On early Sunday, a devastating blaze ripped through a stilted coastal settlement in Malaysia’s Sandakan district on Borneo Island, leaving a trail of destruction that has upended the lives of thousands of vulnerable residents, local emergency authorities confirmed. According to the Malaysian Fire and Rescue Department, the inferno spread with alarming speed across tightly clustered wooden homes built over the sea, fanned by strong gusts of wind and the close proximity of the combustible structures.
Compounding challenges for first responders, narrow access pathways to the overwater settlement and low tide conditions delayed access to burning areas, making it far more difficult to contain the spreading flames before it could destroy most of the neighborhood. As of the latest official updates, no fatalities have been recorded from the incident, but more than 9,000 people have been forced to evacuate their destroyed homes and seek refuge in temporary emergency shelters set up by local officials.

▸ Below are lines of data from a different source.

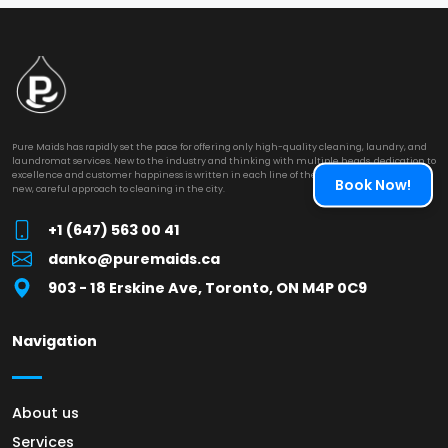
Pure Maids has rapidly set the pace for offering only high-quality cleaning, laundry, and
laundromat services. New to the industry and thinking with multiple heads, dedication to
excellence and customer happiness is written in each line of their work. They provide a
Book Now!
new, careful approach to cleaning in the city.
+1 (647) 563 00 41
danko@puremaids.ca
903 - 18 Erskine Ave, Toronto, ON M4P 0C9
Navigation
About us
Services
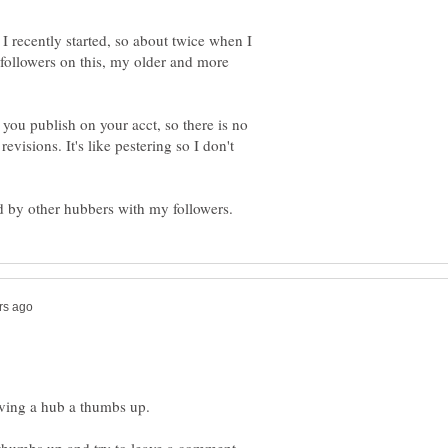
 I recently started, so about twice when I
y followers on this, my older and more
 you publish on your acct, so there is no
evisions. It's like pestering so I don't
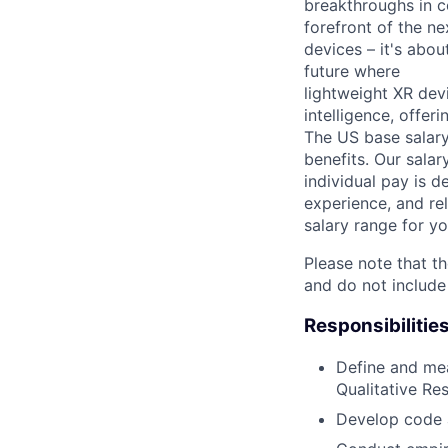
breakthroughs in c
forefront of the n
devices – it's abo
future where
lightweight XR dev
intelligence, offer
The US base salary
benefits. Our salar
individual pay is d
experience, and rel
salary range for yo
Please note that th
and do not include
Responsibilitie
Define and mea
Qualitative Re
Develop code a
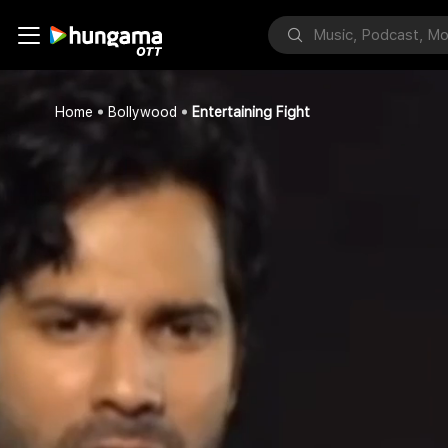
Home
Bollywood
Entertaining Fight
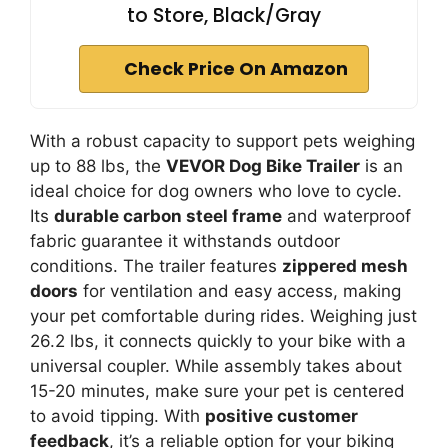
to Store, Black/Gray
Check Price On Amazon
With a robust capacity to support pets weighing
up to 88 lbs, the
VEVOR Dog Bike Trailer
is an
ideal choice for dog owners who love to cycle.
Its
durable carbon steel frame
and waterproof
fabric guarantee it withstands outdoor
conditions. The trailer features
zippered mesh
doors
for ventilation and easy access, making
your pet comfortable during rides. Weighing just
26.2 lbs, it connects quickly to your bike with a
universal coupler. While assembly takes about
15-20 minutes, make sure your pet is centered
to avoid tipping. With
positive customer
feedback
, it’s a reliable option for your biking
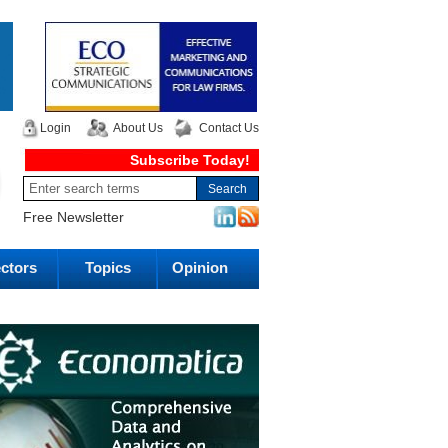
Login
About Us
Contact Us
Subscribe Today!
Free Newsletter
ctors
Topics
Opinion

This type of overwater settlement, commonly called water villages, are a widespread informal housing model along the coast of Sabah, the Malaysian state that includes the Sandakan district and ranks among the country’s poorest. These settlements are overwhelmingly constructed from wood and other flammable materials, packed tightly together, and frequently lack basic public infrastructure including formal fire safety access. Most residents belong to low-income or marginalized groups, including Indigenous communities and people without formal Malaysian citizenship.
Local newspaper Daily Express cited village head Sharif Hashim Sharif Iting as saying the blaze began when an accidental cooking fire grew out of control. However, Malaysian officials have not formally confirmed this origin, noting the cause remains an active line of investigation.

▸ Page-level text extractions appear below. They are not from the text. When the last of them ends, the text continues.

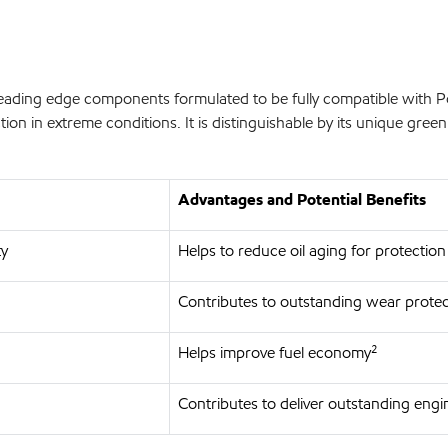
leading edge components formulated to be fully compatible with
n in extreme conditions. It is distinguishable by its unique green 
Advantages and Potential Benefits
ty
Helps to reduce oil aging for protection
Contributes to outstanding wear protec
Helps improve fuel economy²
Contributes to deliver outstanding engi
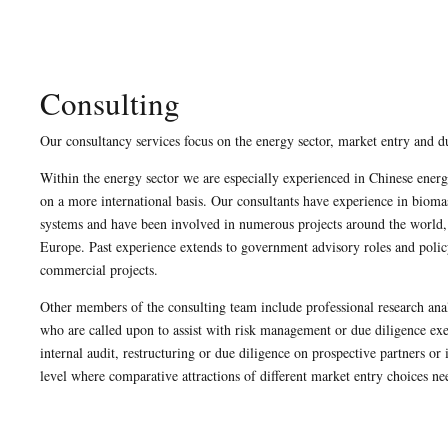
Consulting
Our consultancy services focus on the energy sector, market entry and d
Within the energy sector we are especially experienced in Chinese ener
on a more international basis. Our consultants have experience in bioma
systems and have been involved in numerous projects around the world,
Europe. Past experience extends to government advisory roles and polic
commercial projects.
Other members of the consulting team include professional research anal
who are called upon to assist with risk management or due diligence e
internal audit, restructuring or due diligence on prospective partners o
level where comparative attractions of different market entry choices n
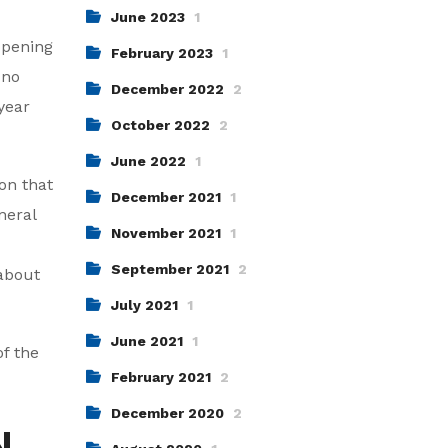
June 2023
1
ppening
February 2023
1
 no
December 2022
2
year
October 2022
2
June 2022
1
on that
December 2021
1
neral
November 2021
1
September 2021
2
 about
July 2021
1
June 2021
1
of the
February 2021
2
December 2020
2
N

Malaysian Prime Minister Anwar Ibrahim announced that federal and state government agencies are currently coordinating relief operations for the affected community, with immediate efforts centered on delivering essential aid and support to displaced families.
Regrettably, large fires in Sabah’s water villages are not a new crisis: repeated destructive blazes have been recorded in these settlements over the past decades. While Sabah authorities have long recognized that these informal overwater communities face extreme fire risk, systemic safety upgrades and infrastructure overhauls remain a persistent, unresolved challenge for the region.